[Work to be completed] Starting at the line that contains "guidelines for the peri-operative management" and stopping at the line that contains "relaying what's needed", restate each line of the records below exactly. Omit the pictures.

[Information provided]

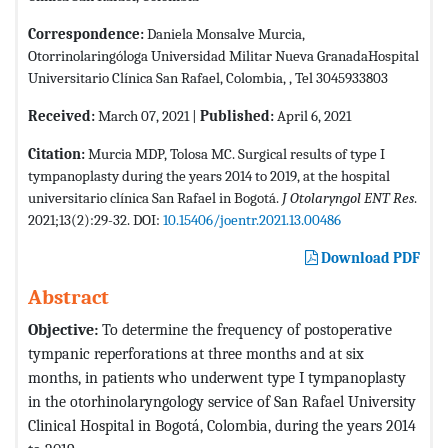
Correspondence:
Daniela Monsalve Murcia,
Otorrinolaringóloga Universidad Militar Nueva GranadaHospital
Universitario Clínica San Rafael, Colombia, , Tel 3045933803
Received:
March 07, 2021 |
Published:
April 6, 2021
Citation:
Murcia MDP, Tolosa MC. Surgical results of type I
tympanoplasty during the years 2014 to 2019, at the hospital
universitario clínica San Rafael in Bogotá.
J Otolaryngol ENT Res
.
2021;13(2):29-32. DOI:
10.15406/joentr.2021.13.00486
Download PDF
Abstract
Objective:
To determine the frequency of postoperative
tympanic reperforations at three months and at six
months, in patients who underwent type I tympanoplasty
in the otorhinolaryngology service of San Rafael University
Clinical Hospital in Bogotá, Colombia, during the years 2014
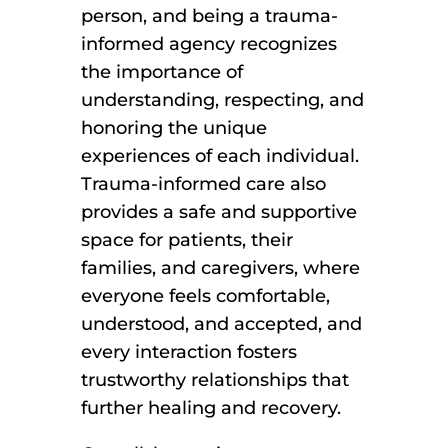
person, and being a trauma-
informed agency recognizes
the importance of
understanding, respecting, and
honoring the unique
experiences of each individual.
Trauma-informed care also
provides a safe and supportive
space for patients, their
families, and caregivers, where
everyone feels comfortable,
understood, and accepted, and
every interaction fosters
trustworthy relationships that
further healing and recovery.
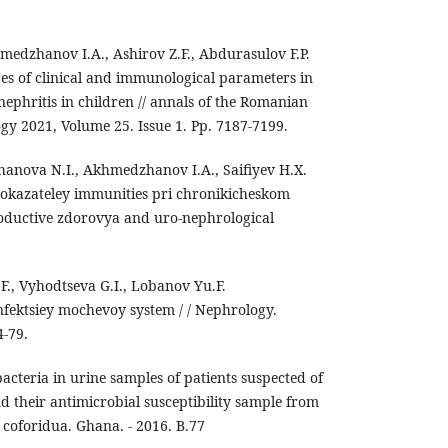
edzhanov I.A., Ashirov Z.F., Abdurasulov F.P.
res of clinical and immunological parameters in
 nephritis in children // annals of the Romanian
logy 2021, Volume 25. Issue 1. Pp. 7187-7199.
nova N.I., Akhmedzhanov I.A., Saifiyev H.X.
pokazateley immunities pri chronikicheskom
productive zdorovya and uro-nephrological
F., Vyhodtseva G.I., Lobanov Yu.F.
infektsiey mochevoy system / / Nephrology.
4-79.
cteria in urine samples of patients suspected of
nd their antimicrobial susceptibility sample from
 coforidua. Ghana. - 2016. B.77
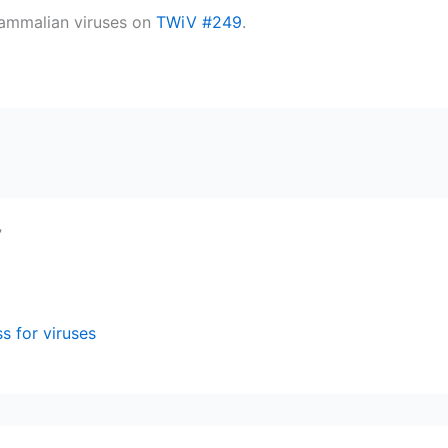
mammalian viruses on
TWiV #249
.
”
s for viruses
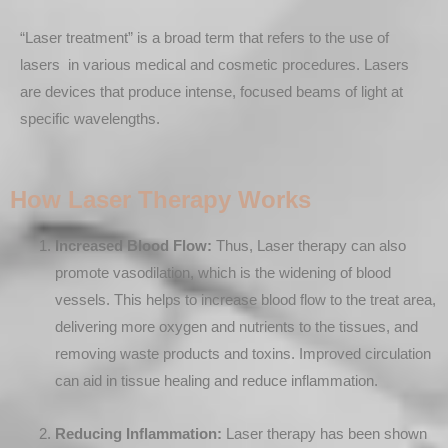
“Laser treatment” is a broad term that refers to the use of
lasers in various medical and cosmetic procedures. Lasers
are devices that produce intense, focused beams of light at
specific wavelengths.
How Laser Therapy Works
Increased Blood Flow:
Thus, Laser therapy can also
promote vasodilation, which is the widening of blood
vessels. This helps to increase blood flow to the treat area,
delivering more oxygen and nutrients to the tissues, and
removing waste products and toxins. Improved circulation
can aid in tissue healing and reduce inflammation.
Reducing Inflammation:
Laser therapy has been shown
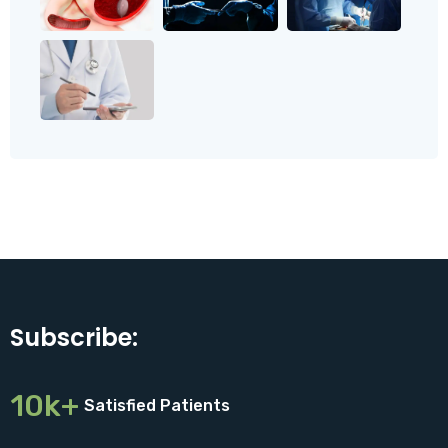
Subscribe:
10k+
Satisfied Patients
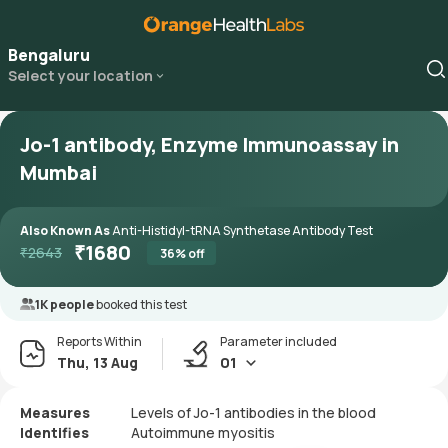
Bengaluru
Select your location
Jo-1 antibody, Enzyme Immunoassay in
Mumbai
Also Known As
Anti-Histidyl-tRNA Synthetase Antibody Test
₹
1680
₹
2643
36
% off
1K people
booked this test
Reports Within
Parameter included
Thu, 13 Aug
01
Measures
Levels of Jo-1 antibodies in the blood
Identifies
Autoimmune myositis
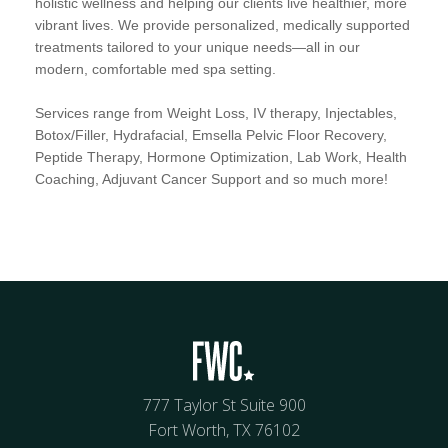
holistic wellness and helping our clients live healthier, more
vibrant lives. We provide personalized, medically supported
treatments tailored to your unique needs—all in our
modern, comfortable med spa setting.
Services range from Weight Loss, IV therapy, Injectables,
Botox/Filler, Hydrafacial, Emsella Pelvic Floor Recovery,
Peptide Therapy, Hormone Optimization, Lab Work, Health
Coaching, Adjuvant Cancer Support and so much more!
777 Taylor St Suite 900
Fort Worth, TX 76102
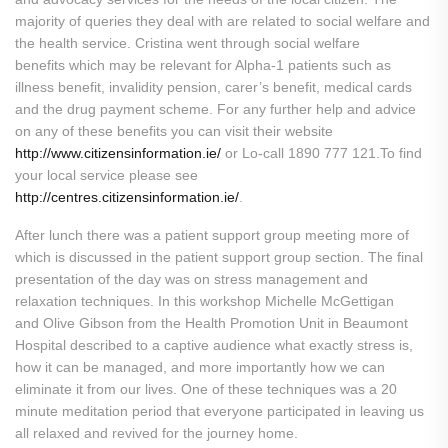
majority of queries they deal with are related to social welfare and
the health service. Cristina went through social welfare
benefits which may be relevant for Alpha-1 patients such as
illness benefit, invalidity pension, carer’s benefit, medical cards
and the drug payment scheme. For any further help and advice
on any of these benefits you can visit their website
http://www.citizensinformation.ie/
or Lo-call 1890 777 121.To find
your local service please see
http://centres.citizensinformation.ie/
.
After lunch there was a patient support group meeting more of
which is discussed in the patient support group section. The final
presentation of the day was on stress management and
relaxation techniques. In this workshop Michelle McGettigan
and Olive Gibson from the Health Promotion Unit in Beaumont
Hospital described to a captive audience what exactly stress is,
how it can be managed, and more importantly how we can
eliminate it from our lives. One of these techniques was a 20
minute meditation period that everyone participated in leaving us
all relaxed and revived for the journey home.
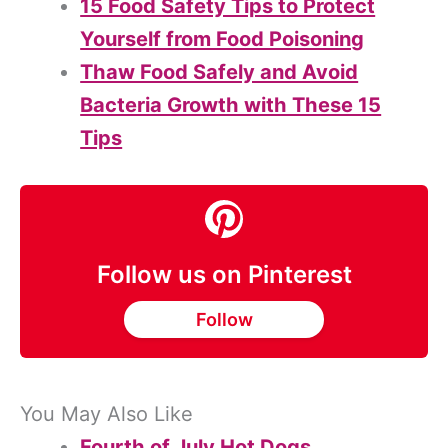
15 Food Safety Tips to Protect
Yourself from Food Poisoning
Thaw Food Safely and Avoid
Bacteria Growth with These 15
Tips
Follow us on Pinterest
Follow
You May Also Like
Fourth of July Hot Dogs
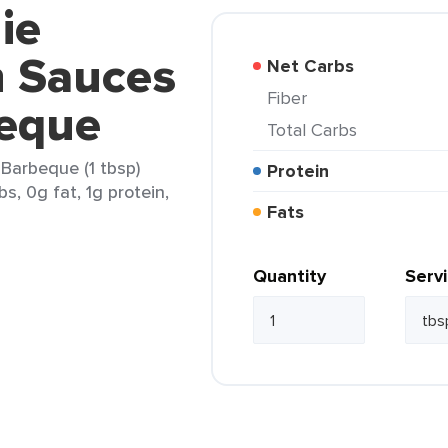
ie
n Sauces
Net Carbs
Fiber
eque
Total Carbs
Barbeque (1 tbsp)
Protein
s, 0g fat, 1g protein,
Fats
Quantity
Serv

==

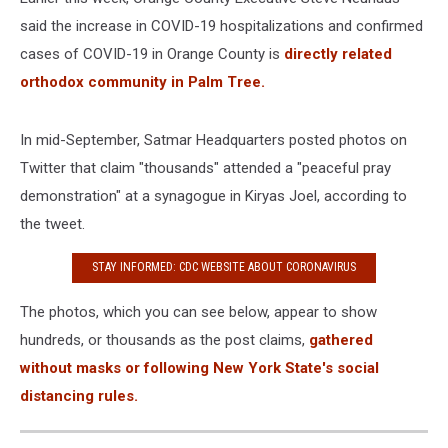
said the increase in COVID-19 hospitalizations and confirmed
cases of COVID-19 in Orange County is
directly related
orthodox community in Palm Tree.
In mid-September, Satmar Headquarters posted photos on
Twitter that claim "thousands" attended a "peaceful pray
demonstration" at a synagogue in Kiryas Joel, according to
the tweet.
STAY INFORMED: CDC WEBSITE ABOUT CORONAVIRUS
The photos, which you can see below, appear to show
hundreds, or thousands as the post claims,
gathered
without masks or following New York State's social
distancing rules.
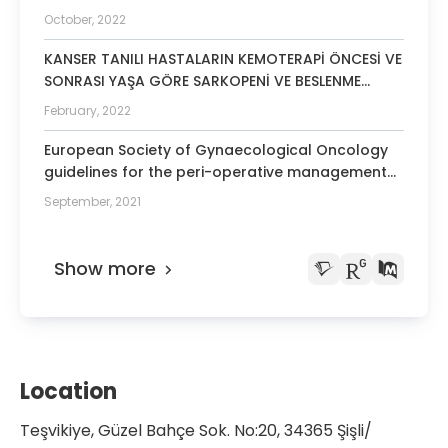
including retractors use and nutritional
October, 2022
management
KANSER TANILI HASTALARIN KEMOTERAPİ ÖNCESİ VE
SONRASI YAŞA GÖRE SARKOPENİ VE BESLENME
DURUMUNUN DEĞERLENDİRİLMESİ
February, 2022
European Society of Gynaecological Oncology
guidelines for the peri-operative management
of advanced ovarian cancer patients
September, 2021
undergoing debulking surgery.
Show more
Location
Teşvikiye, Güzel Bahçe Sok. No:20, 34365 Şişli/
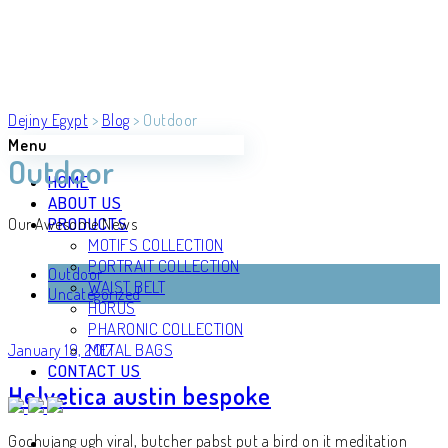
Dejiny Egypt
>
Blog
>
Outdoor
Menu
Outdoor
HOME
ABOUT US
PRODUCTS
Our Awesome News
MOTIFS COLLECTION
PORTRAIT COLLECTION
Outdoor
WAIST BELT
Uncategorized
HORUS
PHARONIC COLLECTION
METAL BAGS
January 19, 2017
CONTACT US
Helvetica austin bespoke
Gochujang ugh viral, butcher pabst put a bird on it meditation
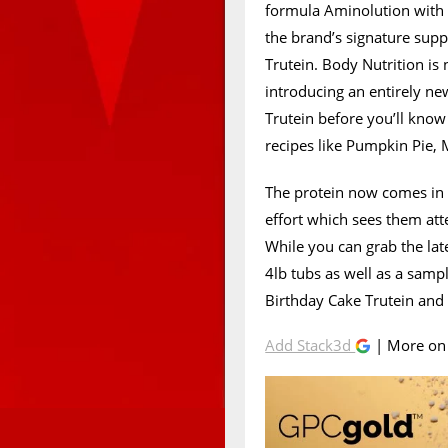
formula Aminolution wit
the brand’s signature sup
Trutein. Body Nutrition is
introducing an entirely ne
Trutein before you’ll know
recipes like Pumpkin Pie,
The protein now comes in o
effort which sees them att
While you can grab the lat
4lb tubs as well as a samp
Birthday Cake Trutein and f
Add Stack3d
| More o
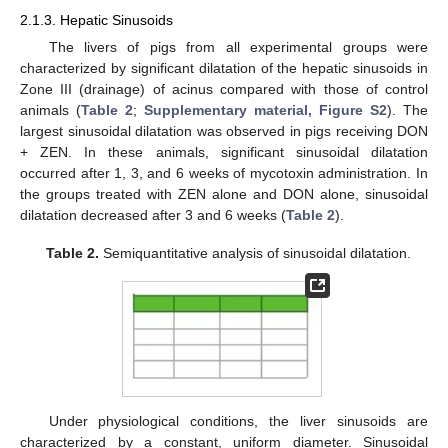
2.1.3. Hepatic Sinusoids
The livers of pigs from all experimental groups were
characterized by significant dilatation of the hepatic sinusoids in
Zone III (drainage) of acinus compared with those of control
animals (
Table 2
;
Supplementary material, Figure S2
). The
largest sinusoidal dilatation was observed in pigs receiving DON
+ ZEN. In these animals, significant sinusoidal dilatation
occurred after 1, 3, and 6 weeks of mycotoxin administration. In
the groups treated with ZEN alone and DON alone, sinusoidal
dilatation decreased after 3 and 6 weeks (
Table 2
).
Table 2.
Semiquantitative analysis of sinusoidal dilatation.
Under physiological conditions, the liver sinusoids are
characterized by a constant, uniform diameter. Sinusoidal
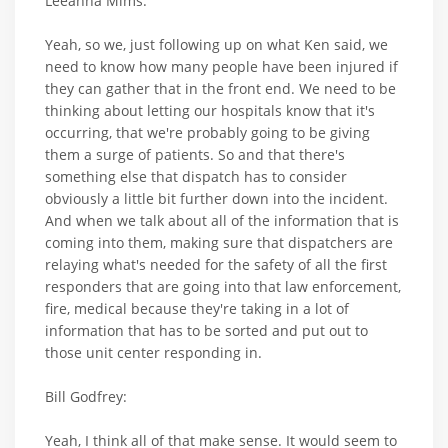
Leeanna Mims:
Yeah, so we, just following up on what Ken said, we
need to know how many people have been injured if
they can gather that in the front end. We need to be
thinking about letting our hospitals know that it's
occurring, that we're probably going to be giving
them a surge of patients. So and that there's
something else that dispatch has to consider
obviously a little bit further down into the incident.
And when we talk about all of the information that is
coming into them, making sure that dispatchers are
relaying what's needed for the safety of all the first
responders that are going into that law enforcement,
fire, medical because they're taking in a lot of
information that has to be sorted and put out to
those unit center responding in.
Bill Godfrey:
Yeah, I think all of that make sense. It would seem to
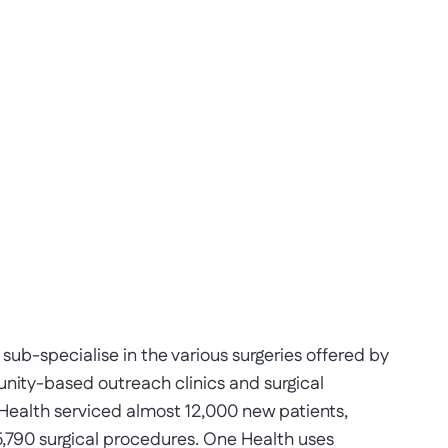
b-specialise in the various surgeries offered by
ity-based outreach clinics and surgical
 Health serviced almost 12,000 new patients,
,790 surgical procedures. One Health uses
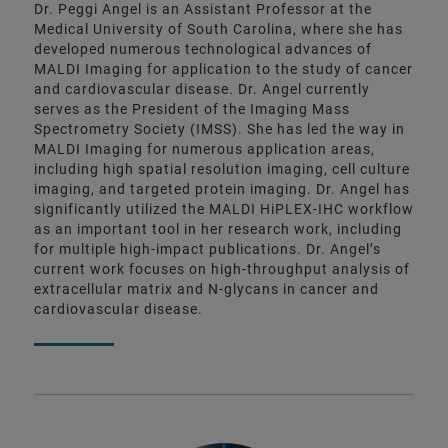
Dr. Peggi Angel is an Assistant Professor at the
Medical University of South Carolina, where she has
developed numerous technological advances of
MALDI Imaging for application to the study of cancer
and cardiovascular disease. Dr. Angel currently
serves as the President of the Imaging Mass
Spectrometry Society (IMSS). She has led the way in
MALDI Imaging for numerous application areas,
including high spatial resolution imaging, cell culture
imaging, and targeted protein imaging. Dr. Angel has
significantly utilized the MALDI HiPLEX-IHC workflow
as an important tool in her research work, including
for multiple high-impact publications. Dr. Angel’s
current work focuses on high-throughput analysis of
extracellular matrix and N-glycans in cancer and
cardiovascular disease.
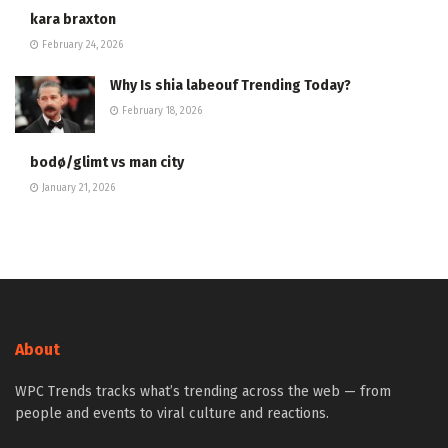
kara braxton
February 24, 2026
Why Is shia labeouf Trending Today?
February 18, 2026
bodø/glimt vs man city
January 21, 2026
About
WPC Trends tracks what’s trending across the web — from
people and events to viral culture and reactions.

...

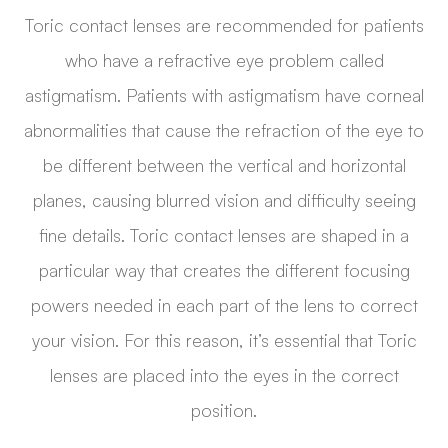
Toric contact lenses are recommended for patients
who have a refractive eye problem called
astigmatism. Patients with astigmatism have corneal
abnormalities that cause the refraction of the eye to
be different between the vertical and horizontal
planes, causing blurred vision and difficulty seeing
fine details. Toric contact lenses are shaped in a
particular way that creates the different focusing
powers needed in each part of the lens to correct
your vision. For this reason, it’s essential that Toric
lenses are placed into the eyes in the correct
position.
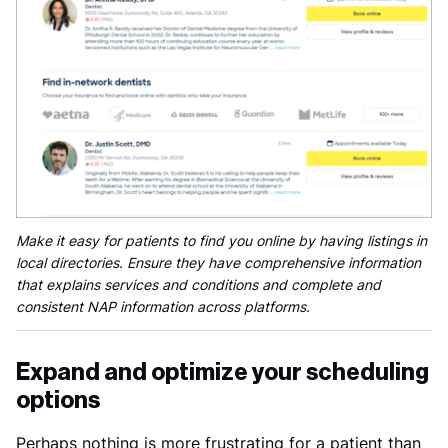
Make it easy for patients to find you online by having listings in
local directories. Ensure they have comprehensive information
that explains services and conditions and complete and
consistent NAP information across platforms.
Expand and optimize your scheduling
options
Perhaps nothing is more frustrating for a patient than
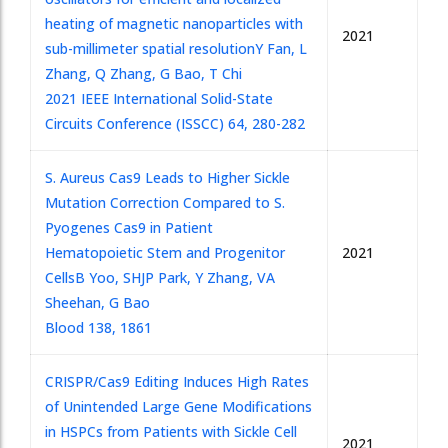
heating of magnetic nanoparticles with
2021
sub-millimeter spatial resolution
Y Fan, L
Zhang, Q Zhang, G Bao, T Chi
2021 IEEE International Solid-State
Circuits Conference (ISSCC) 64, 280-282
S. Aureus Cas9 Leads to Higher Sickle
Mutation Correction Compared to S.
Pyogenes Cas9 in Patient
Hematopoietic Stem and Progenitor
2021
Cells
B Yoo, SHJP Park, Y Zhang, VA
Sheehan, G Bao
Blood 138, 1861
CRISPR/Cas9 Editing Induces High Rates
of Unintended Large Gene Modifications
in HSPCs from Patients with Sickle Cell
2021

[Response to the task]
guidelines for the peri-operative management
of advanced ovarian cancer patients
September, 2021
undergoing debulking surgery.
Show more
Location
Teşvikiye, Güzel Bahçe Sok. No:20, 34365 Şişli/
Dejiny Egypt
>
Blog
>
Outdoor
Menu
Outdoor
HOME
ABOUT US
PRODUCTS
Our Awesome News
MOTIFS COLLECTION
PORTRAIT COLLECTION
Outdoor
WAIST BELT
Uncategorized
HORUS
PHARONIC COLLECTION
METAL BAGS
January 19, 2017
CONTACT US
Helvetica austin bespoke
Gochujang ugh viral, butcher pabst put a bird on it meditation
formula Aminolution wit
the brand’s signature sup
Trutein. Body Nutrition is
introducing an entirely ne
Trutein before you’ll know
recipes like Pumpkin Pie,
The protein now comes in o
effort which sees them att
While you can grab the lat
4lb tubs as well as a samp
Birthday Cake Trutein and f
Add Stack3d
| More o
2.1.3. Hepatic Sinusoids
The livers of pigs from all experimental groups were
characterized by significant dilatation of the hepatic sinusoids in
Zone III (drainage) of acinus compared with those of control
animals (
Table 2
;
Supplementary material, Figure S2
). The
largest sinusoidal dilatation was observed in pigs receiving DON
+ ZEN. In these animals, significant sinusoidal dilatation
occurred after 1, 3, and 6 weeks of mycotoxin administration. In
the groups treated with ZEN alone and DON alone, sinusoidal
dilatation decreased after 3 and 6 weeks (
Table 2
).
Table 2.
Semiquantitative analysis of sinusoidal dilatation.
Under physiological conditions, the liver sinusoids are
characterized by a constant, uniform diameter. Sinusoidal
Leeanna Mims:
Yeah, so we, just following up on what Ken said, we
need to know how many people have been injured if
they can gather that in the front end. We need to be
thinking about letting our hospitals know that it's
occurring, that we're probably going to be giving
them a surge of patients. So and that there's
something else that dispatch has to consider
obviously a little bit further down into the incident.
And when we talk about all of the information that is
coming into them, making sure that dispatchers are
relaying what's needed for the safety of all the first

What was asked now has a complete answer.